Industry Alliance Urges EU Electrification Action Plan to Deliver Affordable Power and Stronger Industrial Competitiveness

Industry Alliance Urges EU Electrification Action Plan to Deliver Affordable Power and Stronger Industrial Competitiveness

(IN BRIEF) Cefic and the Alliance of Energy Intensive Industries have presented a joint position paper outlining recommendations for the European Union’s upcoming Electrification Action Plan, warning that high and volatile electricity prices are undermining industrial competitiveness and slowing decarbonisation. Representing sectors employing around 2.6 million people, the industries call for a policy framework that ensures affordable and predictable electricity, including a benchmark target of €50/MWh for industrial power costs. The proposal also includes continued emissions cost compensation, investment in electricity grids, improved energy market functioning and stronger cross-border energy integration. The industries stress that electrification can only progress if energy prices become competitive and stable, enabling investment in low-carbon technologies and supporting Europe’s industrial base.

(PRESS RELEASE) BRUSSELS, 24-Feb-2026 — /EuropaWire/ — Cefic and other members of the Alliance of Energy Intensive Industries have outlined a series of policy recommendations aimed at ensuring that the European Union’s forthcoming Electrification Action Plan effectively stimulates electricity use across industrial sectors. In a joint position paper, the industries caution that persistently high electricity prices threaten both industrial competitiveness and decarbonisation progress, and they urge the European Union to establish a policy framework that supports both climate objectives and economic resilience.

Energy-intensive industries support approximately 2.6 million jobs across the European Union and play a vital role in strategic value chains. Despite this importance, progress in industrial electrification has remained limited since the energy price crisis, while the competitiveness gap between European industry and global competitors has widened. Structural challenges such as high and volatile electricity prices continue to affect production decisions, contributing to reduced output, facility closures and postponed investments in low-carbon technologies.

WORK ORDER 1:
From the electrification press release, extract the passage from "(PRESS RELEASE) BRUSSELS, 24-Feb-2026" to "and economic resilience.", copying it word for word.
WORK ORDER 2:
Extend the press release on the EU Electrification Action Plan by continuing it from its last sentence.
The records are separate material and have no connection to the press release about the EU Electrification Action Plan.

Records from a data source:
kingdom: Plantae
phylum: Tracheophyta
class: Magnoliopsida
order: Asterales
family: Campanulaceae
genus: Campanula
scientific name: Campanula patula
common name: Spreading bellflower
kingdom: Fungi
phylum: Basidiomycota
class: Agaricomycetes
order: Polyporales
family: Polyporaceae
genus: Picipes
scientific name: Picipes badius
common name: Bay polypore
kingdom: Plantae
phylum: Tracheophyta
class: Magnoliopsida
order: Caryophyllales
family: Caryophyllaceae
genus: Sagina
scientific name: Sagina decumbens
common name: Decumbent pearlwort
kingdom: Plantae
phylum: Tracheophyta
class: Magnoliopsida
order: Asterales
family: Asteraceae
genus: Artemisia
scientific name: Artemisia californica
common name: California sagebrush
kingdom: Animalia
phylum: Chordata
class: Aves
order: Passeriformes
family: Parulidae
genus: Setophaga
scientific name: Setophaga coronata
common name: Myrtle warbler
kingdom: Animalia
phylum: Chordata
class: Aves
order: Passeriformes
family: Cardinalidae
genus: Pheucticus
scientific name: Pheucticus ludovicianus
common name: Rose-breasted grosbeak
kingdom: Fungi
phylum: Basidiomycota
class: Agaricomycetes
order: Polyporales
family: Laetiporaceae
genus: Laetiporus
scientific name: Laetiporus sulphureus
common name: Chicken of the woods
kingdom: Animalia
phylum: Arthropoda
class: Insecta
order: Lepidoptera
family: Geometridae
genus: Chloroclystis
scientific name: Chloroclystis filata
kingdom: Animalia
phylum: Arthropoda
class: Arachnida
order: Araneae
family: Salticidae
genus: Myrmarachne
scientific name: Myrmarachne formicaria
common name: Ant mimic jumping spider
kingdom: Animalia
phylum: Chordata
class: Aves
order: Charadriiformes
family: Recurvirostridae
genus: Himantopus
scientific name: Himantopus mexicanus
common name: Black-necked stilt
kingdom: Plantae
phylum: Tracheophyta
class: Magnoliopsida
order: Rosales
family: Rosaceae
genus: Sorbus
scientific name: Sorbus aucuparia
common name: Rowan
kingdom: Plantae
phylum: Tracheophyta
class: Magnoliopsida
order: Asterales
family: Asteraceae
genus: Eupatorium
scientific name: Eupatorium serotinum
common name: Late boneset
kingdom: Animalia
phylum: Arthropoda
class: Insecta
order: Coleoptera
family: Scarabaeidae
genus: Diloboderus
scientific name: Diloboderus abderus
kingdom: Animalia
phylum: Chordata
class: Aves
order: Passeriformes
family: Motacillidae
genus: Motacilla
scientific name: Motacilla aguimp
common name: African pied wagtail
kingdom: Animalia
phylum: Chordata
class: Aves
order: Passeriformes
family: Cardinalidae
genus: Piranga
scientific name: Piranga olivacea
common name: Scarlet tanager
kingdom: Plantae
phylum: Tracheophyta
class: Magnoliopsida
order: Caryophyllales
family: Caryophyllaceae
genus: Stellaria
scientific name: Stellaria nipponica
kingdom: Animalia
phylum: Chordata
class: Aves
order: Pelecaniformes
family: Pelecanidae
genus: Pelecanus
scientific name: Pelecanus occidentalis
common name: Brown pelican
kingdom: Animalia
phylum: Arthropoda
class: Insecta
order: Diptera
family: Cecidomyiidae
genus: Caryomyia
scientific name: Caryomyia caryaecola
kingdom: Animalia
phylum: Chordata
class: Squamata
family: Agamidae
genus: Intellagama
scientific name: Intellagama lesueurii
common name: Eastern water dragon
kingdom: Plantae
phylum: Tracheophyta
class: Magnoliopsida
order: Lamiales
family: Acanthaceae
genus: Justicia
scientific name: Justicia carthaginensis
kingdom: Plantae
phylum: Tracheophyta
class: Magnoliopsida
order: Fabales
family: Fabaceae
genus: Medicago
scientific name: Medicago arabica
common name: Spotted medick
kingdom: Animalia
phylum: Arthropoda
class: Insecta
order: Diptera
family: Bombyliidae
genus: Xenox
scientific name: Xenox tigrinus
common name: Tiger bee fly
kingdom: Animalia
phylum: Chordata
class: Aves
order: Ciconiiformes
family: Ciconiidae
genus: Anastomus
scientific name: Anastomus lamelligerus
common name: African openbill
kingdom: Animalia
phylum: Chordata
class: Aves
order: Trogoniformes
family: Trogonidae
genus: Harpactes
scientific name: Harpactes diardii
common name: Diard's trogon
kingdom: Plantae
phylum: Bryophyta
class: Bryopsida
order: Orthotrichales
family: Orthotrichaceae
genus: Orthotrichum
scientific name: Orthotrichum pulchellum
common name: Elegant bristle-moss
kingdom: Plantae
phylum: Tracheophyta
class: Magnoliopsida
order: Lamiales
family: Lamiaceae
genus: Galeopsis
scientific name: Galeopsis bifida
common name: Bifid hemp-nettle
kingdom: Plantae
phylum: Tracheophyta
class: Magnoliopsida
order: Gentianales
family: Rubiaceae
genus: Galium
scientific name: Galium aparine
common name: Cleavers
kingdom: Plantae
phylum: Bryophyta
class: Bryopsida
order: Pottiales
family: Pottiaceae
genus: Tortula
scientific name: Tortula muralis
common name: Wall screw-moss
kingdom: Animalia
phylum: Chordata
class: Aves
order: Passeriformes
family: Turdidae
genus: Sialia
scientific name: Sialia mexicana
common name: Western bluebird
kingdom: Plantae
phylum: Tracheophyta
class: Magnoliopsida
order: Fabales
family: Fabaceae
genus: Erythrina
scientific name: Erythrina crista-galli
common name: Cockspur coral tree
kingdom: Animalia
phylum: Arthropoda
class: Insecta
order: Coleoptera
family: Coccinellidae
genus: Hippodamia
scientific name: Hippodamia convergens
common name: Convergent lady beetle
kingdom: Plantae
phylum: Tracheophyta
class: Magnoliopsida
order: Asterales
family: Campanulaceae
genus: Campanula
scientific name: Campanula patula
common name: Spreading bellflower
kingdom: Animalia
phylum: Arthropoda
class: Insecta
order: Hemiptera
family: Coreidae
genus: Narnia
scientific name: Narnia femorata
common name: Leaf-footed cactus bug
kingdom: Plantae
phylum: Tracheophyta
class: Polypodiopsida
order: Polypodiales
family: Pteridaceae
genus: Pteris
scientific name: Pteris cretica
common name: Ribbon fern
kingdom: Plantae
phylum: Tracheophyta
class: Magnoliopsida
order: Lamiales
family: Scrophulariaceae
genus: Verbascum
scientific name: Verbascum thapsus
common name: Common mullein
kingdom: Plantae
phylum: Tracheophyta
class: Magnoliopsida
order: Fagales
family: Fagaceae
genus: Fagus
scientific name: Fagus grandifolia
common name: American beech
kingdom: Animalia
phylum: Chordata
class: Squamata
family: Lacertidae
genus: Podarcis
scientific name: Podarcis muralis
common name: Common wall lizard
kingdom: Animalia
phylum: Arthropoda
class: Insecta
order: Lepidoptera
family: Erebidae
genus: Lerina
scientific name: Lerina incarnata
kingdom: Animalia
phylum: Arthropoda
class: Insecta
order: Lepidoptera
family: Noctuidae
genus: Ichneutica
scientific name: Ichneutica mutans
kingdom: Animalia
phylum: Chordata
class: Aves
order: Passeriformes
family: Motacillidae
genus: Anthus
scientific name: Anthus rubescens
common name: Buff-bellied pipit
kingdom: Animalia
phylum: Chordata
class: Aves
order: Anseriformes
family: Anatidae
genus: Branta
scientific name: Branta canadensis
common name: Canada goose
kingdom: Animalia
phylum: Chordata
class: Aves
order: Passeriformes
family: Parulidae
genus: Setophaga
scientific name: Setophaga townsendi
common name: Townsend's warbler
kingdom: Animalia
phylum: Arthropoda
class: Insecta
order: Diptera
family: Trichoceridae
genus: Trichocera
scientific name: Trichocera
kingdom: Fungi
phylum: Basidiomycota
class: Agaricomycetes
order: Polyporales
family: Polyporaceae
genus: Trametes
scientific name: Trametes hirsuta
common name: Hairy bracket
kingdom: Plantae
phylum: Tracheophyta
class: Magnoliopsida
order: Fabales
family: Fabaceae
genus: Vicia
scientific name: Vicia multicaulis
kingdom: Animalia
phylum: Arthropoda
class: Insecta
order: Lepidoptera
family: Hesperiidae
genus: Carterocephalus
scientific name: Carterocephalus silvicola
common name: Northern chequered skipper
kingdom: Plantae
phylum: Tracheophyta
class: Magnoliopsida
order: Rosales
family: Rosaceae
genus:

EXERCISE RESULT 1:
(PRESS RELEASE) BRUSSELS, 24-Feb-2026 — /EuropaWire/ — Cefic and other members of the Alliance of Energy Intensive Industries have outlined a series of policy recommendations aimed at ensuring that the European Union’s forthcoming Electrification Action Plan effectively stimulates electricity use across industrial sectors. In a joint position paper, the industries caution that persistently high electricity prices threaten both industrial competitiveness and decarbonisation progress, and they urge the European Union to establish a policy framework that supports both climate objectives and economic resilience.

EXERCISE RESULT 2:
Recent figures indicate that electricity demand across the EU showed only marginal growth in 2024, underlining the disconnect between ambitious climate targets and economic conditions. Industry representatives emphasise that the main obstacle is not technological readiness but rather the lack of reliable and affordable electricity supplies that would allow electrification projects to proceed at scale.

The Alliance highlights a target benchmark of €50 per megawatt-hour for total industrial electricity costs as essential for maintaining competitiveness with regions where energy prices are significantly lower. Achieving such a benchmark would make a wide range of electrification investments economically feasible and support the transition toward lower-emission industrial processes.

The Alliance of Energy Intensive Industries calls on the European Commission to incorporate several key priorities into the Electrification Action Plan scheduled for publication in May 2026. These include establishing the €50/MWh electricity price benchmark for industrial users and ensuring that energy-intensive sectors have access to electricity priced on a cost basis. The industries also advocate maintaining indirect cost compensation under the EU Emissions Trading System beyond 2030.

Further recommendations include continued investment in electricity grids while keeping network tariffs for industrial users as low as possible, as well as improving the short-term electricity market through a comprehensive assessment to be completed by June 2026. The Alliance also stresses the importance of accelerating development of the EU Single Market for Energy through stronger interconnections and expanded cross-border trading capacity.

To encourage electrification investments, the industries propose creating supportive financial conditions, including operational expenditure support mechanisms, rather than relying solely on electrification targets. They also recommend measures that enhance system flexibility and promote contributions from a broad mix of renewable and low-carbon energy sources.

The Alliance of Energy Intensive Industries represents a broad range of European industrial sectors with significant energy requirements. Participating organisations include the Confederation of European Paper Industries, Euroalliages, Euromines, CERAME-UNIE, Cefic, EXCA, EIGA, EuLA, European Metals, Eurofer, FuelsEurope, Glass Alliance Europe and IFIEC.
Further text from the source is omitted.